I've got some Agfa Neutol paper developer sitting around and I'm out of film developer, however, I've got a bunch of film that needs developing. Rather than wait to have chemicals come to me, why not use what I have? The question is this: can I use said Neutol as a film developer? Has anyone done it before? What will I need to do?


----------



## Jeff Canes (Aug 13, 2008)

Have heard of people using paper developers for film, but other than ortho film I&#8217;ve no personally experience

Check the massive dev chart
http://www.digitaltruth.com/devchart.html

forget that, ortho is the only film on the list


----------



## ann (Aug 14, 2008)

yes, it has been done, usually with dektol, but you could give it a try, expect a lot of unusal grain.


----------



## nealjpage (Aug 14, 2008)

I've used Dektol.  I'm assuming, Doobs, that you'll have to dilute that developer substantially because paper developers are designed to work fast...Where's Helen when you need her?  This seems right up her alley... ;-)


----------



## doobs (Aug 14, 2008)

Haha, yeah, Neal, I was hoping for a response from her. 
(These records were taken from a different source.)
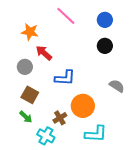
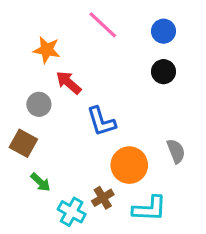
blue L-shape: (65, 78) -> (101, 121), turned 70
gray semicircle: (117, 86) -> (176, 151), moved, turned 35
brown square: (30, 95) -> (23, 143), moved
brown cross: (60, 118) -> (103, 198), moved

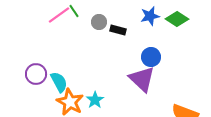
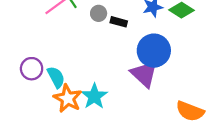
blue circle: (151, 57) -> (154, 51), size x1.6
cyan star: (95, 100) -> (94, 96), size x1.4

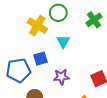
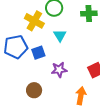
green cross: (94, 20) -> (89, 14), turned 35
blue pentagon: (18, 70) -> (16, 47), moved

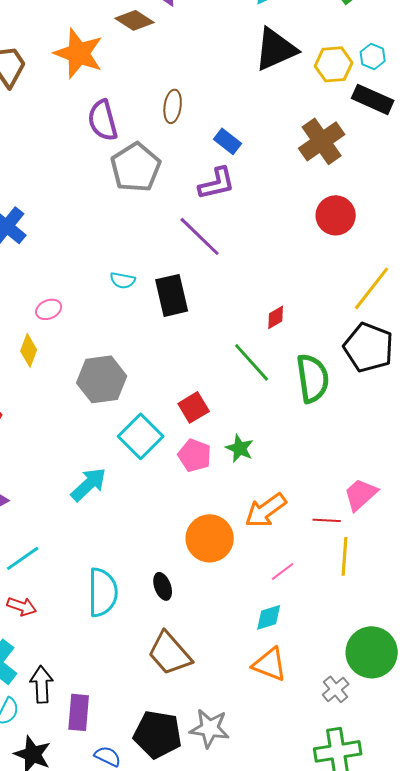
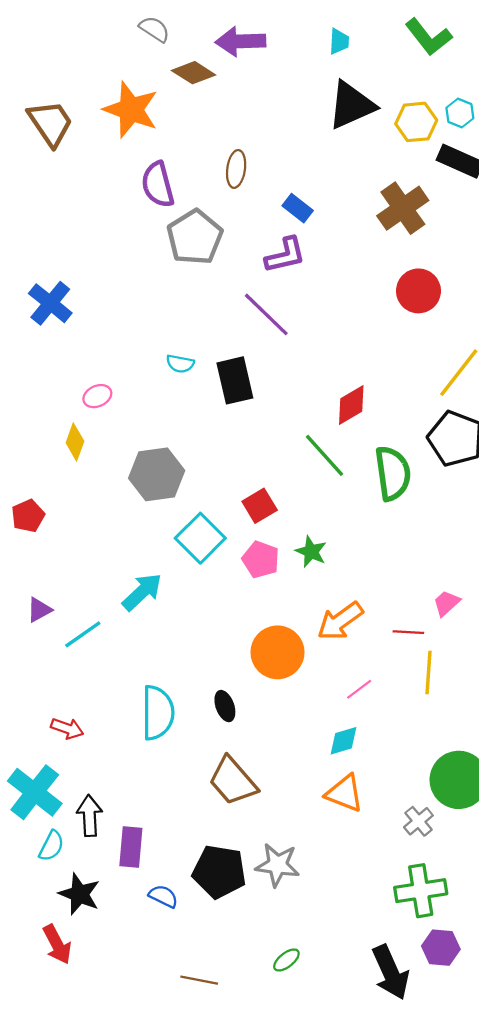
red diamond: (276, 317) -> (351, 405), size x1.5
pink trapezoid: (361, 494) -> (446, 603), size x0.7
cyan line: (23, 558) -> (83, 634), moved

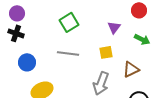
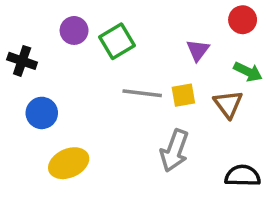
purple circle: (17, 13) -> (74, 30), moved
gray line: (68, 53) -> (142, 93), moved
brown triangle: (131, 69) -> (228, 104), moved, turned -42

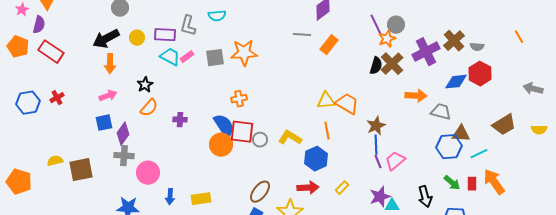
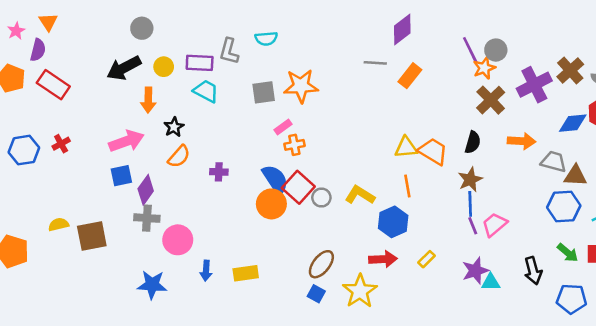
pink rectangle: (187, 57) -> (283, 127), moved
orange arrow: (110, 64) -> (148, 100), moved
black semicircle: (376, 66) -> (473, 142), moved
pink arrow: (108, 96) -> (126, 141), size x1.5
red square: (242, 132) -> (298, 187), turned 35
brown triangle: (461, 134) -> (575, 176), moved

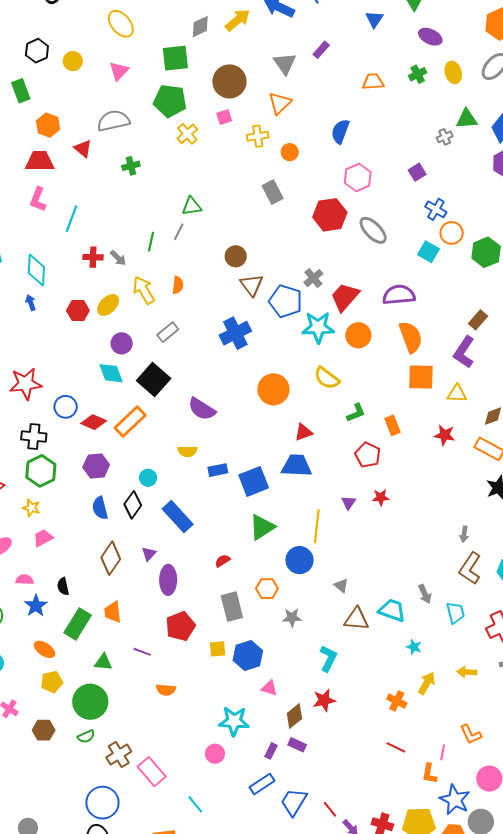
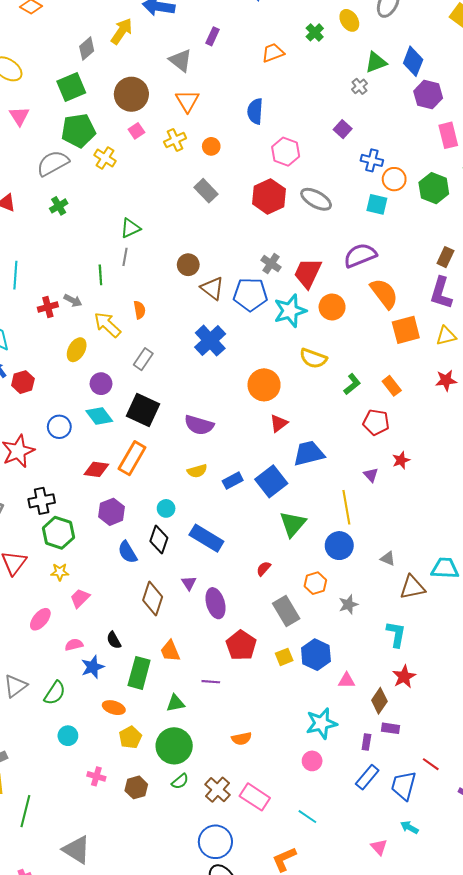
gray semicircle: (113, 121) -> (53, 163), moved
red hexagon: (78, 311) -> (23, 382), moved
blue circle: (66, 407) -> (59, 427), moved
red triangle: (303, 432) -> (279, 423), moved
blue star: (36, 606) -> (93, 667), turned 30
orange semicircle: (166, 690) -> (242, 739), moved
red line: (330, 809) -> (431, 764), moved

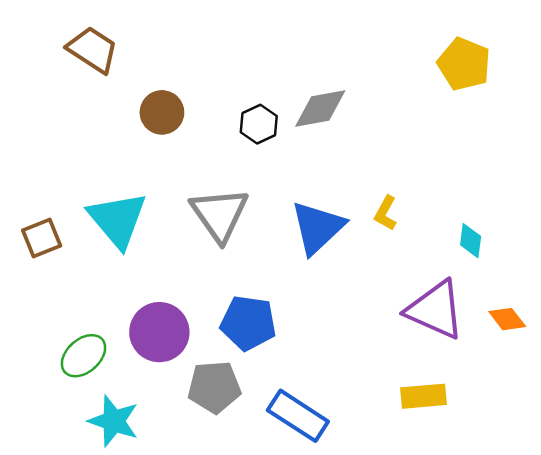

I figured the bit about the grain, but I wasn't sure of the dilution or times.


----------



## ksmattfish (Aug 14, 2008)

Back in Photo 101 the lab tech accidentally filled the D-76 jugs with Dektol.  I developed a couple of rolls of Tmax 400 in it.  The grain was significantly coarser than normal.


----------



## doobs (Aug 18, 2008)

ksmattfish said:


> Back in Photo 101 the lab tech accidentally filled the D-76 jugs with Dektol.  I developed a couple of rolls of Tmax 400 in it.  The grain was significantly coarser than normal.



How was the exposure? Did you develop for the standard time?


----------